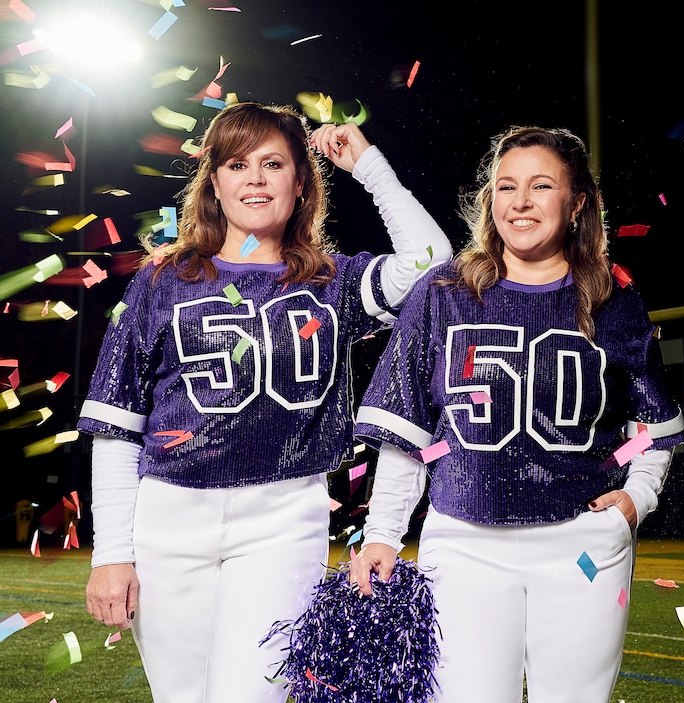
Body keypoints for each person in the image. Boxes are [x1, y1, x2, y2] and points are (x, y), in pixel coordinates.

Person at [76, 102, 453, 702]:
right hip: (168, 521)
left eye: (273, 163)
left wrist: (371, 168)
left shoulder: (334, 283)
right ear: (215, 183)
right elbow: (116, 427)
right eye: (236, 164)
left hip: (284, 523)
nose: (254, 178)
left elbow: (434, 263)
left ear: (299, 184)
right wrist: (112, 554)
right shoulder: (162, 279)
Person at [350, 125, 684, 702]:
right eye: (507, 187)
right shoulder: (444, 292)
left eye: (540, 186)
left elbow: (646, 428)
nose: (521, 202)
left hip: (582, 548)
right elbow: (408, 431)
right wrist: (382, 533)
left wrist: (637, 497)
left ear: (577, 202)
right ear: (490, 200)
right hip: (463, 546)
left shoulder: (611, 298)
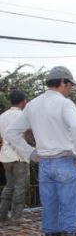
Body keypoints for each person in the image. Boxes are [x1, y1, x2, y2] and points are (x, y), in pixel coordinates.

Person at [5, 66, 76, 236]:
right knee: (70, 206)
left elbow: (11, 133)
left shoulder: (33, 105)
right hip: (64, 161)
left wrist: (30, 153)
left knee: (49, 207)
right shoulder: (64, 104)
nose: (70, 89)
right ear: (63, 82)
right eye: (69, 85)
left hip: (44, 165)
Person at [0, 90, 29, 223]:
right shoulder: (23, 116)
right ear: (23, 101)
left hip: (5, 155)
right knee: (20, 186)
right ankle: (17, 216)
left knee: (9, 185)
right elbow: (27, 133)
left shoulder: (2, 116)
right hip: (19, 156)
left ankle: (2, 214)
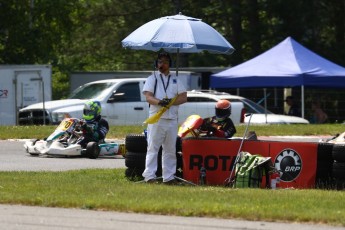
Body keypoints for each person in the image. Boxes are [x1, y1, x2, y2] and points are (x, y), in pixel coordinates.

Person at [142, 51, 187, 184]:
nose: (162, 64)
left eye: (165, 62)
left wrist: (171, 102)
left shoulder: (176, 79)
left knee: (170, 149)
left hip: (172, 119)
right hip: (157, 119)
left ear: (170, 64)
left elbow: (183, 97)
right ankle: (149, 176)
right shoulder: (152, 78)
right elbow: (148, 97)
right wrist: (160, 102)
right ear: (156, 64)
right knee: (153, 148)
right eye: (160, 62)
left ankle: (169, 177)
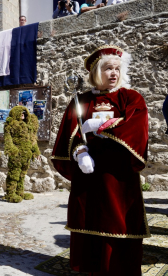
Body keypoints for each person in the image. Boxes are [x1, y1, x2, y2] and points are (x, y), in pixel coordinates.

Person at [51, 45, 149, 275]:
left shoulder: (130, 97)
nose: (113, 73)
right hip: (89, 175)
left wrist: (104, 126)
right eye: (107, 68)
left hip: (118, 175)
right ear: (96, 71)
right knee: (89, 220)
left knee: (118, 223)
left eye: (117, 68)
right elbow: (69, 134)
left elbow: (137, 126)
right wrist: (80, 152)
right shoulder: (81, 100)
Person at [3, 106, 40, 203]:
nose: (22, 114)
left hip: (26, 156)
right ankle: (10, 194)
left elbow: (32, 139)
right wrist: (12, 149)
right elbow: (8, 139)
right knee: (14, 174)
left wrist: (36, 152)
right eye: (20, 112)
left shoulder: (28, 126)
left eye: (24, 112)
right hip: (16, 155)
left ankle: (19, 192)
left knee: (22, 175)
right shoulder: (11, 124)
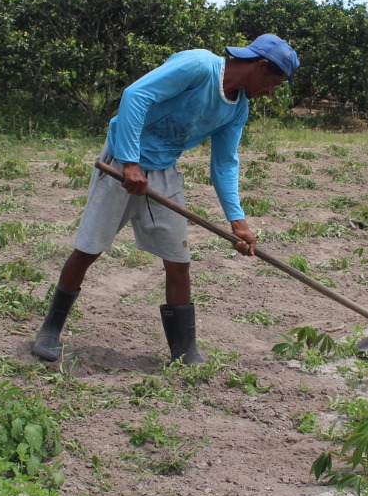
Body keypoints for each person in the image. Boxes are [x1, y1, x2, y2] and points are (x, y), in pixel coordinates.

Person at [32, 34, 301, 365]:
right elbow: (136, 95)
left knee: (178, 262)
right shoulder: (199, 66)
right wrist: (130, 162)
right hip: (120, 163)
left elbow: (225, 163)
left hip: (163, 173)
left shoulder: (236, 109)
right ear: (261, 67)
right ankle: (49, 331)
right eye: (273, 83)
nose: (270, 93)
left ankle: (185, 351)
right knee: (89, 249)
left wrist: (238, 221)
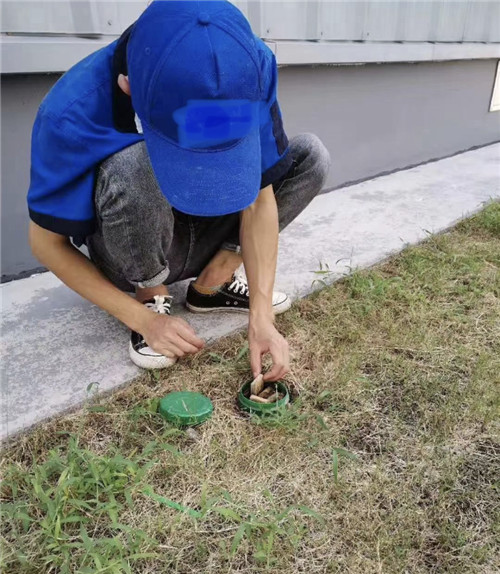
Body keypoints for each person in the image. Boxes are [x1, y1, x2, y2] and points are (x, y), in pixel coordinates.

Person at [27, 0, 330, 381]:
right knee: (132, 163)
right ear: (128, 87)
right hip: (131, 250)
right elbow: (46, 243)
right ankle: (151, 296)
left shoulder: (250, 67)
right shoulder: (71, 111)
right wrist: (142, 320)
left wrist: (262, 315)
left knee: (310, 156)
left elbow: (259, 198)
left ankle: (213, 284)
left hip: (204, 236)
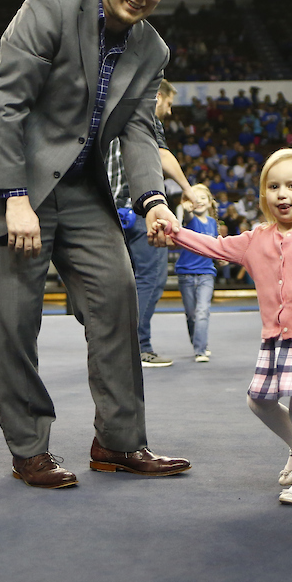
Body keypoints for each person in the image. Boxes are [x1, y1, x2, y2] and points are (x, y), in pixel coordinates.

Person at [0, 0, 190, 489]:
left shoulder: (152, 49)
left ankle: (119, 443)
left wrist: (153, 201)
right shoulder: (49, 6)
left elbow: (142, 130)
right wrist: (15, 198)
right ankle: (30, 449)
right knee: (15, 321)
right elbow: (8, 104)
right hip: (9, 181)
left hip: (80, 188)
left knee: (117, 296)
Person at [165, 148, 292, 506]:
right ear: (263, 195)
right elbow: (215, 246)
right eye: (273, 186)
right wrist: (175, 232)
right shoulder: (257, 237)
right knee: (258, 401)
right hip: (279, 341)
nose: (282, 194)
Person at [106, 78, 198, 367]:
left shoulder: (108, 110)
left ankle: (114, 348)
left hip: (104, 211)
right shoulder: (143, 112)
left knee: (118, 283)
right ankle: (139, 347)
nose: (169, 112)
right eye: (169, 104)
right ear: (158, 96)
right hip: (137, 211)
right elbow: (161, 154)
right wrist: (187, 186)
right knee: (152, 277)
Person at [175, 183, 218, 363]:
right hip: (186, 274)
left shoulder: (213, 223)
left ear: (209, 203)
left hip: (206, 274)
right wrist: (183, 209)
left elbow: (214, 245)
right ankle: (197, 343)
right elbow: (185, 215)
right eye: (195, 198)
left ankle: (200, 349)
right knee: (191, 314)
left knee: (202, 312)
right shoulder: (190, 220)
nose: (198, 201)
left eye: (202, 198)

+===+

The task: Starting at the line containing "left ear: (170, 64)" and stopping at the line containing "right hip: (89, 175)", output every line above exactly, both ends included, with pictures omitted.

Answer below:
left ear: (170, 64)
left elbow: (183, 97)
right ankle: (149, 176)
right shoulder: (152, 78)
right elbow: (148, 97)
right wrist: (160, 102)
right ear: (156, 64)
right knee: (153, 148)
right eye: (160, 62)
left ankle: (169, 177)
Body keypoints for each person in the image. Boxes are [x1, y1, x2, y2] and points are (x, y), in pixel coordinates.

Person at [51, 45, 149, 275]:
left shoulder: (130, 97)
nose: (113, 73)
right hip: (89, 175)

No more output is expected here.